Extracted information: Begin

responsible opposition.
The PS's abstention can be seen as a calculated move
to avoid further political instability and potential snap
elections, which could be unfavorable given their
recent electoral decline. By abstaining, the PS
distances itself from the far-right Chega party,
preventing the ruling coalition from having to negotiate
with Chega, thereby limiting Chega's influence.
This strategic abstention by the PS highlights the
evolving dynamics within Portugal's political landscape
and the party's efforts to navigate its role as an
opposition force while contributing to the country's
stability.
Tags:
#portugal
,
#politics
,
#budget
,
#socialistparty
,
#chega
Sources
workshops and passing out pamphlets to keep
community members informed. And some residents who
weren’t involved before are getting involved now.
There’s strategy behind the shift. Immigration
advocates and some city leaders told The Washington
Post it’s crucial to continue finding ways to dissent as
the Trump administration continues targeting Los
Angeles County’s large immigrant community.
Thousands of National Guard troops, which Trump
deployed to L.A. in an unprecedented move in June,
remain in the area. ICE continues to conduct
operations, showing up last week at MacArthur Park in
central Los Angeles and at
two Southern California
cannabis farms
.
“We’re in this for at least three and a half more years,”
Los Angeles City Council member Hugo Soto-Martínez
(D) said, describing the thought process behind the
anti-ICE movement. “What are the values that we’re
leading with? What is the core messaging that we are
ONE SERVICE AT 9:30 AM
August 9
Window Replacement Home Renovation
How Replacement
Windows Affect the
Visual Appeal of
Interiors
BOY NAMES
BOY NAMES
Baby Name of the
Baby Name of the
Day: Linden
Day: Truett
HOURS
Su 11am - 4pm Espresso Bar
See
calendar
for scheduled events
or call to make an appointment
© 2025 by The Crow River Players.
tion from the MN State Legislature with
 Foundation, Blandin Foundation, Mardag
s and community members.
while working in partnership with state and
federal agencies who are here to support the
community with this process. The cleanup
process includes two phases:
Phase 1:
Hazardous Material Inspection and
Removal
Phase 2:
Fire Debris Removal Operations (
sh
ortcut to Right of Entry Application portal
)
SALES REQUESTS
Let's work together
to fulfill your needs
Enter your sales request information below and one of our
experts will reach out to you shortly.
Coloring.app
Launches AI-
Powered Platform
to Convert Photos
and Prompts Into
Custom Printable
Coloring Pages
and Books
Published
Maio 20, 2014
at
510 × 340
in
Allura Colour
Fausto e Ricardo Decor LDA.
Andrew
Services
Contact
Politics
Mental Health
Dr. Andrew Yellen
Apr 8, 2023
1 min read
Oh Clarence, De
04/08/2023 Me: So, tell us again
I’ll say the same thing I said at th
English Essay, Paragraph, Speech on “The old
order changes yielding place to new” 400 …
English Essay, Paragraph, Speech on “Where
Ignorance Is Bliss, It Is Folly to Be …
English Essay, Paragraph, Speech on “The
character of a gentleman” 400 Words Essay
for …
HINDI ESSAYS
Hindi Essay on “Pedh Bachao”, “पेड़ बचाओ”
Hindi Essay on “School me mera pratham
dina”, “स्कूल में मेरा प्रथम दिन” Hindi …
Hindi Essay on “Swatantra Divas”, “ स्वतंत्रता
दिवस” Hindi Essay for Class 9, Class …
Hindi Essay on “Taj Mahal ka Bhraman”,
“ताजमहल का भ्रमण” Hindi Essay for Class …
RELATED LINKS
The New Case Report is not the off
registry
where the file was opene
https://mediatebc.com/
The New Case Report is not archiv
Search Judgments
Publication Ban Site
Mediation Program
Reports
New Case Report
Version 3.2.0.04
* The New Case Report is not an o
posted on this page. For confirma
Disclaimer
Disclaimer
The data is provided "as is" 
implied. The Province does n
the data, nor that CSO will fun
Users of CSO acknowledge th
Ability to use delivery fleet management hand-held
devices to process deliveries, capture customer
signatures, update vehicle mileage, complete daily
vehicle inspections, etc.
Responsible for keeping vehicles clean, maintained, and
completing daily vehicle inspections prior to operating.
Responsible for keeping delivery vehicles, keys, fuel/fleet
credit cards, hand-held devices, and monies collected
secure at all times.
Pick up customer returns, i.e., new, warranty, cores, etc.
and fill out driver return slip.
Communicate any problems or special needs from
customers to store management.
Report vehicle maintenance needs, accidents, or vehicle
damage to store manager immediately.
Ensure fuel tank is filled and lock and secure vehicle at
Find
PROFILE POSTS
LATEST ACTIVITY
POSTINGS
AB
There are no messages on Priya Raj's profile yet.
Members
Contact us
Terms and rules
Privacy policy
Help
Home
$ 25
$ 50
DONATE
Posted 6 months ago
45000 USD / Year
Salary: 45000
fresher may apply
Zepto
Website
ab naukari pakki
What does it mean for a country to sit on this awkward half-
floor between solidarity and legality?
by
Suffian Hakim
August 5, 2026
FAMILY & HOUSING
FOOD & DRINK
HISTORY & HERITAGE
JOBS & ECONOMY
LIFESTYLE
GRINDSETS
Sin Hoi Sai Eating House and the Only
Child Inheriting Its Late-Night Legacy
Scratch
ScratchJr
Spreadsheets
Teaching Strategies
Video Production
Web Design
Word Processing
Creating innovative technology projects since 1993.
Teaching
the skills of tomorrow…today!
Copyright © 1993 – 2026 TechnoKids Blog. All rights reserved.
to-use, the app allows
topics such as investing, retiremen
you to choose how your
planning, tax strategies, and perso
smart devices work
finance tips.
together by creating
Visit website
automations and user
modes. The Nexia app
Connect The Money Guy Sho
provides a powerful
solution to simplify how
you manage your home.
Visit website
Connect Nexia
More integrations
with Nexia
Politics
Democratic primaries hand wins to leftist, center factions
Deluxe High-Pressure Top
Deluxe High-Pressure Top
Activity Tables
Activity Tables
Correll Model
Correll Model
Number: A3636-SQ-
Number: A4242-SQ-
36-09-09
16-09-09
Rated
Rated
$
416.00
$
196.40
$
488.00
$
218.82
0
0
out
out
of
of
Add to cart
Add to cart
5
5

Extracted information: End

What you have to do
Copy, please, exactly the lines that start at the first line of the data and end at the line containing "recent electoral decline.", both kept and no others.

Task answer
responsible opposition.
The PS's abstention can be seen as a calculated move
to avoid further political instability and potential snap
elections, which could be unfavorable given their
recent electoral decline. By abstaining, the PS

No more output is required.